Brahman and Ritam

Jaldhar H. Vyas jaldhar at BRAINCELLS.COM
Wed Apr 1 11:20:37 CST 1998


On Tue, 31 Mar 1998, Vivek Anand Ganesan wrote:

> Namashkar,
>    I once again thank Shree Anand Hudli for his well-written and
> informative reply to my previous question.  I have another question.
>
>    I read about this term called "Ritam" in an English translation of
> the Vedas.  The author maintains that "Ritam" was the primordial
> "Brahman" i.e. "Ritam" was the Universal Existence present in the
> Samhitas before the more intellectual concept of "Brahman", discussed
> in the Aranyakas and Upanishads.  Is there any truth to this claim?
>
> P.S. :
>    I know that the implicit assumption made above is that the
> Upanishads  are later than the Samhitas.  Granting this "unorthodox"
> assumption, would the claim stated above have validity?

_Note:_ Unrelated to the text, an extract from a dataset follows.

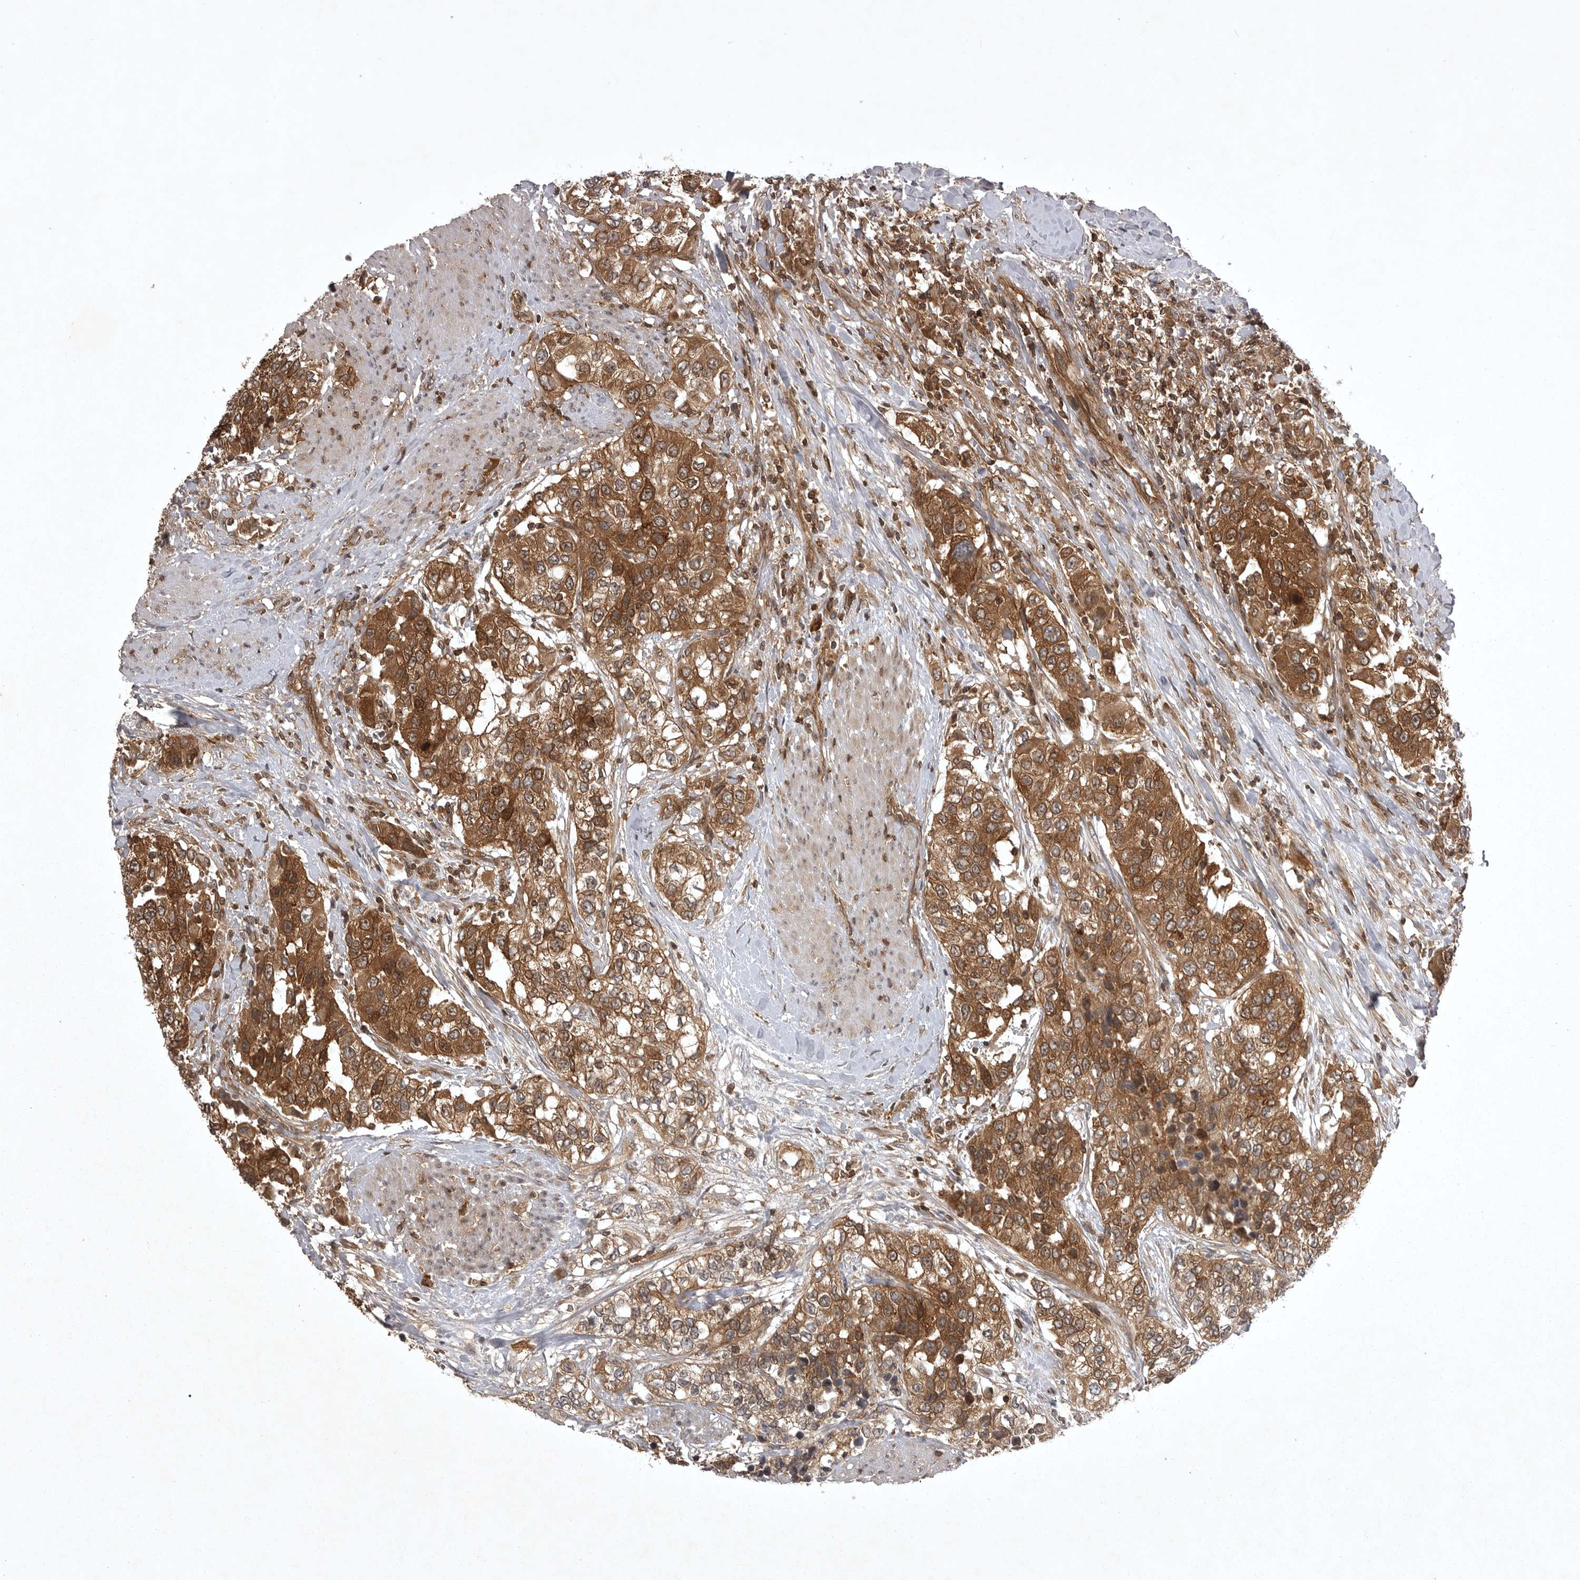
{"staining": {"intensity": "strong", "quantity": ">75%", "location": "cytoplasmic/membranous"}, "tissue": "urothelial cancer", "cell_type": "Tumor cells", "image_type": "cancer", "snomed": [{"axis": "morphology", "description": "Urothelial carcinoma, High grade"}, {"axis": "topography", "description": "Urinary bladder"}], "caption": "An image of human high-grade urothelial carcinoma stained for a protein displays strong cytoplasmic/membranous brown staining in tumor cells.", "gene": "STK24", "patient": {"sex": "female", "age": 80}}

No, not even by the low standards of the modernists.  Rta complements the
idea of Dharma and perhaps a case could be made that the idea of Dharma
was previous to the idea of Brahman but even this is pure speculation.
For one thing, Brahman is mentioned in the Samhitas.  And the upanishads
do not in any way try to replace the idea of Dharma.

It is true that Vedantic ideas were _systematically_ organized later.  The
Brahmasutras were written by Maharshi Vedavyas to explain the Vedas so
obviously they had to exist before.  But I don't see how that makes the
Veda themselves any less "intellectual" just unorganized.